Collected data:
+ + + + +
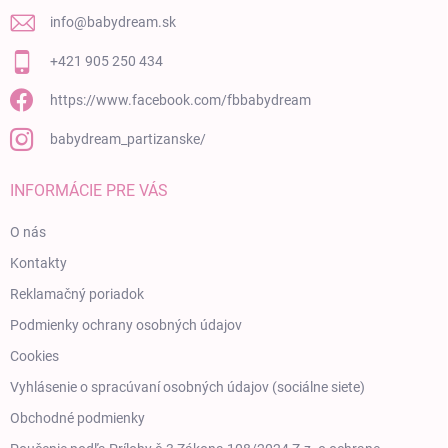
info
@
babydream.sk
+421 905 250 434
https://www.facebook.com/fbbabydream
babydream_partizanske/
INFORMÁCIE PRE VÁS
O nás
Kontakty
Reklamačný poriadok
Podmienky ochrany osobných údajov
Cookies
Vyhlásenie o spracúvaní osobných údajov (sociálne siete)
Obchodné podmienky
+ + + + +
Could you print all the entries exactly as they stand, with the pictures left out?

info
@
babydream.sk
+421 905 250 434
https://www.facebook.com/fbbabydream
babydream_partizanske/
INFORMÁCIE PRE VÁS
O nás
Kontakty
Reklamačný poriadok
Podmienky ochrany osobných údajov
Cookies
Vyhlásenie o spracúvaní osobných údajov (sociálne siete)
Obchodné podmienky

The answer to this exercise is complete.